The tattoo on Nadia Bolz-Weber’s left arm says “wild and holy.” Her other arm reveals a rendering of Saint Mary Magdalene announcing the resurrection to a group of startled male disciples. Bolz-Weber got the tattoo when she was training to become a Lutheran pastor.
Back then, it would’ve seemed rebellious: sleeves of vivid art from her shoulders to her wrist. But as Bolz-Weber noted a few years ago, what was unsettling and mutinous back then has become mainstream today.
And so it is with Bolz-Weber’s new crusade. The pastrix — as she calls herself — has exhorted faith communities to lead with acceptance, grace and mercy. She jokes that the church she founded — House for All Saints & Sinners — “is a bunch of people who really don’t belong in church.”

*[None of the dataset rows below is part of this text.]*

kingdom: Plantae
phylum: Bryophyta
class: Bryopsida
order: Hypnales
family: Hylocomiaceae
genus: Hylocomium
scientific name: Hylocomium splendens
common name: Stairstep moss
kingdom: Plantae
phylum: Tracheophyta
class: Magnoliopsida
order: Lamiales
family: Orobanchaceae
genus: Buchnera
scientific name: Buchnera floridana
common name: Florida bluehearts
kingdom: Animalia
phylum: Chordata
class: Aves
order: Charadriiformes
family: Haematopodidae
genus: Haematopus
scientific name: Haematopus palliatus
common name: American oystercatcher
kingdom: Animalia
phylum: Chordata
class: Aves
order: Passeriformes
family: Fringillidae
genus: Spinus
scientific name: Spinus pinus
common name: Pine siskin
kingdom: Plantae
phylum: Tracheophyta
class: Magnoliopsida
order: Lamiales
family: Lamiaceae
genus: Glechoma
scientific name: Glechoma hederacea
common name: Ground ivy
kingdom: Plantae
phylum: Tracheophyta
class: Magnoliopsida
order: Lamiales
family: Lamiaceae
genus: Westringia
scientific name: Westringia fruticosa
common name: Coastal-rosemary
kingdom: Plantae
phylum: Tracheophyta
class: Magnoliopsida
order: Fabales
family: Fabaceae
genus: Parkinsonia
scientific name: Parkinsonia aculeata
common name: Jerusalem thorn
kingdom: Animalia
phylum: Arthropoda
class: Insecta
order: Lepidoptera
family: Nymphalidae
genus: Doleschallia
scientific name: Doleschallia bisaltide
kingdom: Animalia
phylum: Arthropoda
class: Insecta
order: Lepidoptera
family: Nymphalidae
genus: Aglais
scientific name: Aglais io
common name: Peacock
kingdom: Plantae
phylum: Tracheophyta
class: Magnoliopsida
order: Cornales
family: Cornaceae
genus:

Neither — for too long — did the idea that human wholeness must include sexual health. Church hierarchies used chastity, denial, purity pledges, shunning, ignorance and manipulation to push healthy sexuality into the shadows.
Bolz-Weber is calling for nothing less than a “sexual reformation” free of shame and judgment and retribution. She writes in her new book, “Shame-Less” — with a well-placed hyphen between the words: “We deny our natures, identities and desires in order not to anger an easily disappointed God. The result is suffering — outer darkness — and it’s not of God’s making.”
This spring and summer, I’m diving into several books on women of faith, and this is a great place to begin.